WHAT THE TASK ASKS.
Scan the entries below. Report each line where the string "rounded" occurs.

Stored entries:
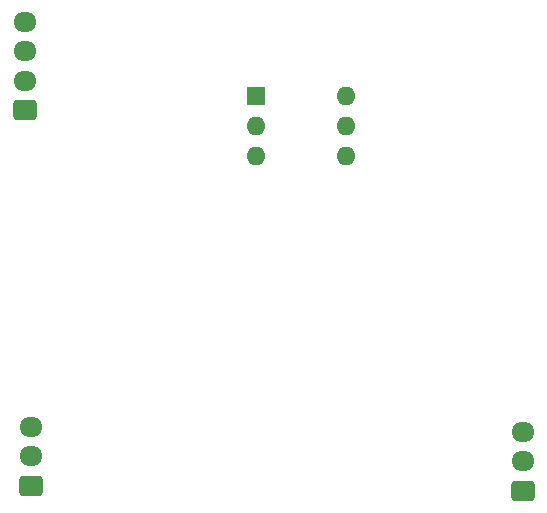
<source format=gbr>
%TF.GenerationSoftware,KiCad,Pcbnew,6.0.11+dfsg-1*%
%TF.CreationDate,2024-01-30T14:39:02+01:00*%
%TF.ProjectId,Langstone-Soundcard,4c616e67-7374-46f6-9e65-2d536f756e64,rev?*%
%TF.SameCoordinates,Original*%
%TF.FileFunction,Soldermask,Bot*%
%TF.FilePolarity,Negative*%
%FSLAX46Y46*%
G04 Gerber Fmt 4.6, Leading zero omitted, Abs format (unit mm)*
G04 Created by KiCad (PCBNEW 6.0.11+dfsg-1) date 2024-01-30 14:39:02*
%MOMM*%
%LPD*%
G01*
G04 APERTURE LIST*
G04 Aperture macros list*
%AMRoundRect*
0 Rectangle with rounded corners*
0 $1 Rounding radius*
0 $2 $3 $4 $5 $6 $7 $8 $9 X,Y pos of 4 corners*
0 Add a 4 corners polygon primitive as box body*
4,1,4,$2,$3,$4,$5,$6,$7,$8,$9,$2,$3,0*
0 Add four circle primitives for the rounded corners*
1,1,$1+$1,$2,$3*
1,1,$1+$1,$4,$5*
1,1,$1+$1,$6,$7*
1,1,$1+$1,$8,$9*
0 Add four rect primitives between the rounded corners*
20,1,$1+$1,$2,$3,$4,$5,0*
20,1,$1+$1,$4,$5,$6,$7,0*
20,1,$1+$1,$6,$7,$8,$9,0*
20,1,$1+$1,$8,$9,$2,$3,0*%
G04 Aperture macros list end*
%ADD10RoundRect,0.250000X0.725000X-0.600000X0.725000X0.600000X-0.725000X0.600000X-0.725000X-0.600000X0*%
%ADD11O,1.950000X1.700000*%
%ADD12R,1.600000X1.600000*%
%ADD13O,1.600000X1.600000*%
G04 APERTURE END LIST*
D10*
%TO.C,J1*%
X105225000Y-106165000D03*
D11*
X105225000Y-103665000D03*
X105225000Y-101165000D03*
%TD*%
D10*
%TO.C,J3*%
X146907500Y-106565000D03*
D11*
X146907500Y-104065000D03*
X146907500Y-101565000D03*
%TD*%
D10*
%TO.C,J2*%
X104700000Y-74355000D03*
D11*
X104700000Y-71855000D03*
X104700000Y-69355000D03*
X104700000Y-66855000D03*
%TD*%
D12*
%TO.C,SW1*%
X124317500Y-73160000D03*
D13*
X124317500Y-75700000D03*
X124317500Y-78240000D03*
X131937500Y-78240000D03*
X131937500Y-75700000D03*
X131937500Y-73160000D03*
%TD*%
M02*

</source>
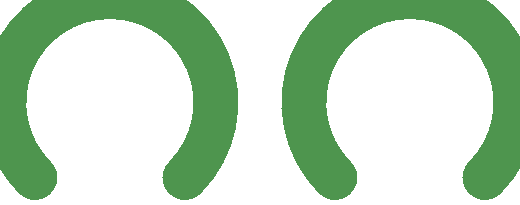
<source format=gbr>
%FSLAX34Y34*%
%MOIN*%
%ADD10C,0.15*%
D10*
G75*
X-2500Y-2500D02*
G03*
X-7500Y-2500I-2500J2500D01*
X2500Y-2500D02*
G02*
X7500Y-2500I2500J2500D01*
M02*

</source>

TASK SOLUTION.
0 Rectangle with rounded corners*
0 Add four circle primitives for the rounded corners*
0 Add four rect primitives between the rounded corners*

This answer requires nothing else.